Environment Variables

Variable Description Default Value
LLAMA_ARG_N_PARALLEL Number of requests to process in parallel 2
LLAMA_ARG_THREADS Number of threads to use (-1 for all available) -1
LLAMA_ARG_N_GPU_LAYERS Number of model layers to offload to GPU 49
LLAMA_ARG_NO_WEBUI Disable the web interface true

The tts-node Service

This service runs the ROS2 client node that acts as a bridge between the ROS2 ecosystem and the tts service.

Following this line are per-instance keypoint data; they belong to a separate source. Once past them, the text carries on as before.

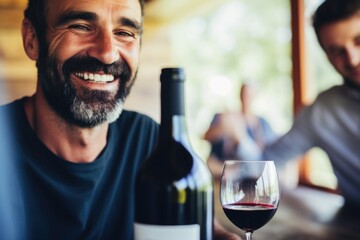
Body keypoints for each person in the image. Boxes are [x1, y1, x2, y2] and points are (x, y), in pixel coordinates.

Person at [0, 0, 240, 239]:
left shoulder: (152, 143)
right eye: (81, 26)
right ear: (32, 39)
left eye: (124, 33)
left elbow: (201, 228)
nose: (107, 53)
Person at [236, 0, 360, 209]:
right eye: (337, 51)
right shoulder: (322, 112)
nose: (352, 59)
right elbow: (265, 163)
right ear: (327, 57)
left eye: (358, 40)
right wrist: (238, 137)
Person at [204, 83, 277, 178]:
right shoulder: (225, 117)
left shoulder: (262, 124)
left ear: (254, 97)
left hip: (247, 173)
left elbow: (267, 154)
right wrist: (222, 128)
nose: (246, 98)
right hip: (219, 169)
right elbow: (205, 136)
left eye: (249, 95)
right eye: (244, 94)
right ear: (240, 95)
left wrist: (238, 135)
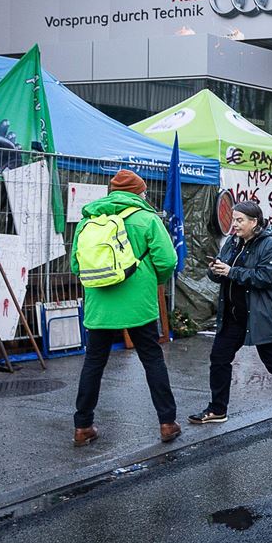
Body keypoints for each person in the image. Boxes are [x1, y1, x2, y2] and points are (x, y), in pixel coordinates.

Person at [70, 169, 180, 446]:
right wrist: (154, 281)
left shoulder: (87, 222)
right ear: (138, 193)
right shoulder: (147, 219)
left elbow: (75, 265)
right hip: (138, 303)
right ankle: (167, 423)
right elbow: (168, 260)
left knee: (94, 362)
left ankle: (83, 426)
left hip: (100, 304)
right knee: (152, 359)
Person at [193, 201, 272, 430]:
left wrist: (231, 271)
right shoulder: (232, 242)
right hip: (233, 315)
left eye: (240, 220)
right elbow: (223, 273)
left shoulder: (270, 245)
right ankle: (217, 409)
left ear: (254, 222)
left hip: (260, 316)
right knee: (219, 358)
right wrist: (215, 270)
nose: (235, 224)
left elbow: (265, 277)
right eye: (234, 219)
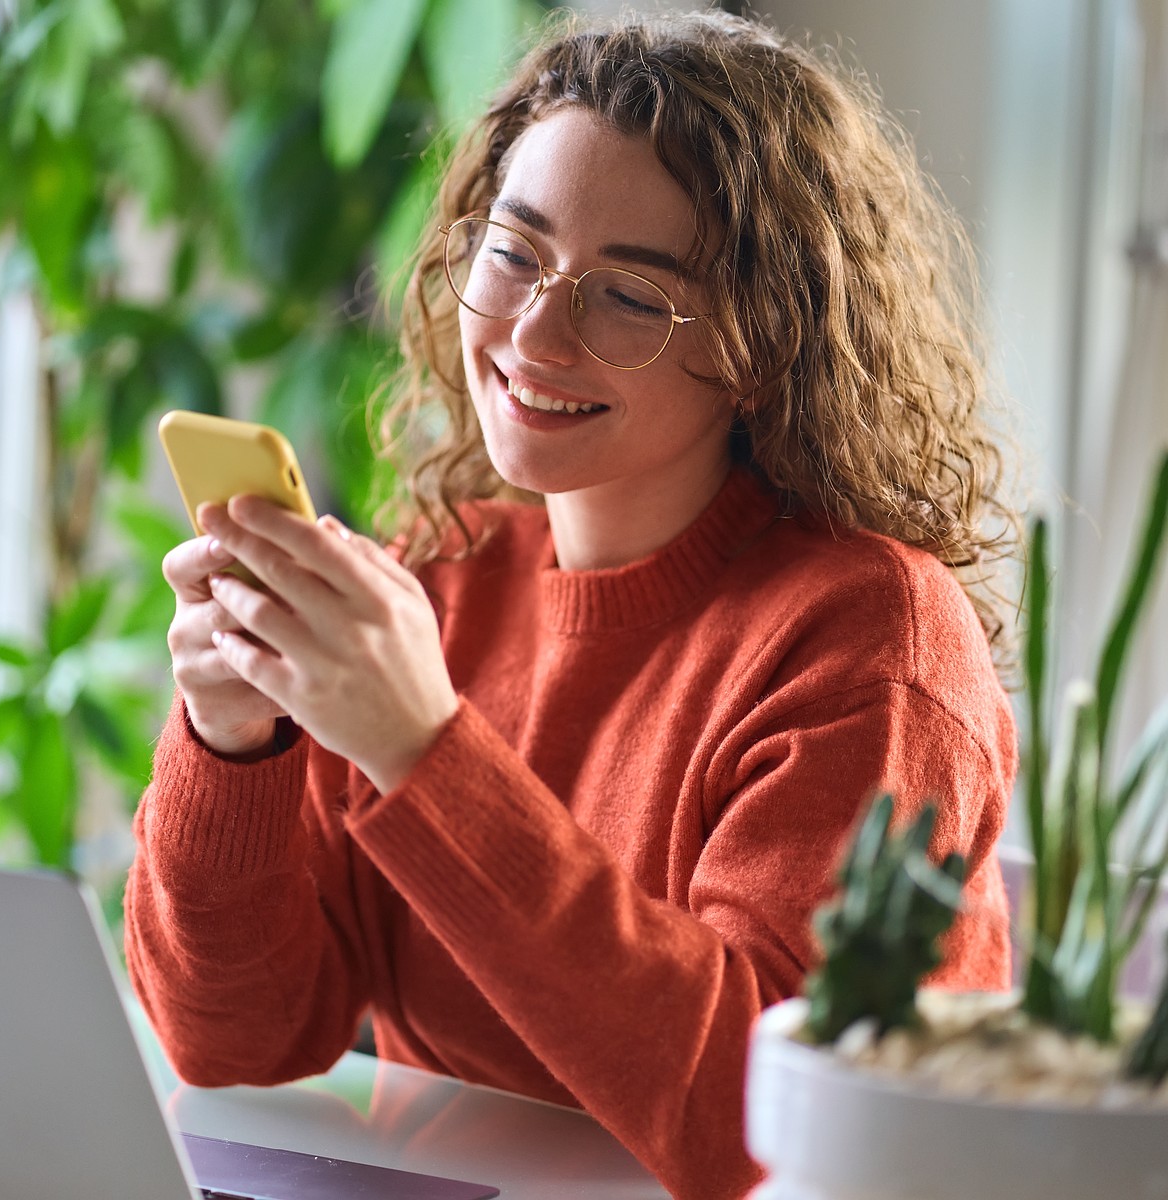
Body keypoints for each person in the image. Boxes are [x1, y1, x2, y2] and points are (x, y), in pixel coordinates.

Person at [124, 11, 1019, 1199]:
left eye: (631, 300)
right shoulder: (436, 578)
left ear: (763, 343)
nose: (538, 332)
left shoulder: (872, 644)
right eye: (513, 251)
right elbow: (232, 1040)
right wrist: (233, 743)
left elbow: (762, 1132)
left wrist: (423, 752)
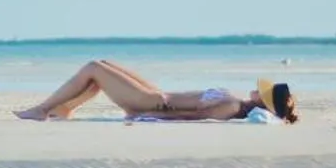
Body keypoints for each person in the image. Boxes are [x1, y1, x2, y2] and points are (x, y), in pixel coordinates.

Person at [16, 60, 298, 122]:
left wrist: (144, 115)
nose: (257, 89)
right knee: (101, 65)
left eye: (263, 91)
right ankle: (64, 108)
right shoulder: (236, 103)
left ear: (264, 101)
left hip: (151, 102)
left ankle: (42, 110)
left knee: (93, 68)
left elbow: (192, 118)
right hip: (156, 96)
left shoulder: (233, 108)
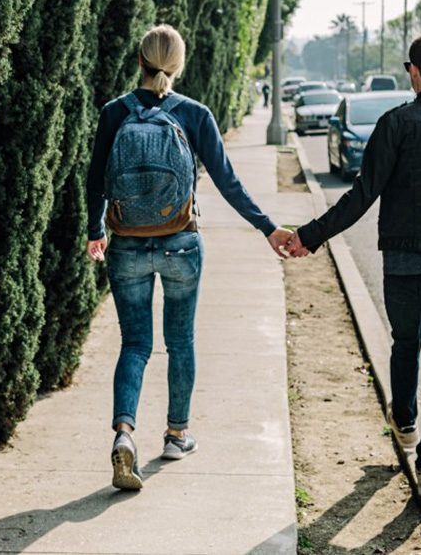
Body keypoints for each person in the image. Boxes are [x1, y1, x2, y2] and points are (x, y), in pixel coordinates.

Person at [286, 32, 421, 499]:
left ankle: (403, 422)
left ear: (413, 71)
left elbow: (363, 195)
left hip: (404, 260)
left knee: (406, 344)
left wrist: (309, 235)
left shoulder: (396, 124)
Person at [86, 24, 293, 491]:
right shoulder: (195, 114)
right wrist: (267, 227)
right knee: (180, 341)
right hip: (181, 243)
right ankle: (177, 434)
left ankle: (124, 434)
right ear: (178, 65)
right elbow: (227, 181)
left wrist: (95, 230)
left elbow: (95, 180)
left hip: (128, 246)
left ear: (139, 61)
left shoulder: (114, 113)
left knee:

  • Uses harbor.hb.dfki.de/helloric/ros_tts:latest (VPN required) or builds from the local Dockerfile
  • The node provides a ROS2 service at /tts that allows other ROS2 nodes to send text and receive audio
  • Supports both English and German text-to-speech conversion
  • Communicates with the tts service over the internal Docker network
  • Configured to start only after the tts service is healthy and running
  • Uses Zenoh as RMW implementation by default

Environment Variables

Variable Description Default Value
LLAMACPP_URL URL of the llama-swap server's completions endpoint http://tts:8080/v1/completions
PYTHONUNBUFFERED Prevents Python from buffering stdout and stderr 1
RMW_IMPLEMENTATION ROS2 middleware implementation rmw_zenoh_cpp
ROS_AUTOMATIC_DISCOVERY_RANGE Disables automatic discovery in ROS2 OFF
ZENOH_ROUTER_CHECK_ATTEMPTS Number of attempts to check for Zenoh router. 0 means wait indefinitely 0
ZENOH_CONFIG_OVERRIDE Zenoh configuration override, see rmw_zenoh mode="client";connect/endpoints=["tcp/host.docker.internal:7447"]

Usage

Create a ROS2 client for the /tts service and call it. The service uses the ric_messages/srv/TextToAudioBytes interface. For exact definition check out the ric_messages repository. For usage examples, check out service.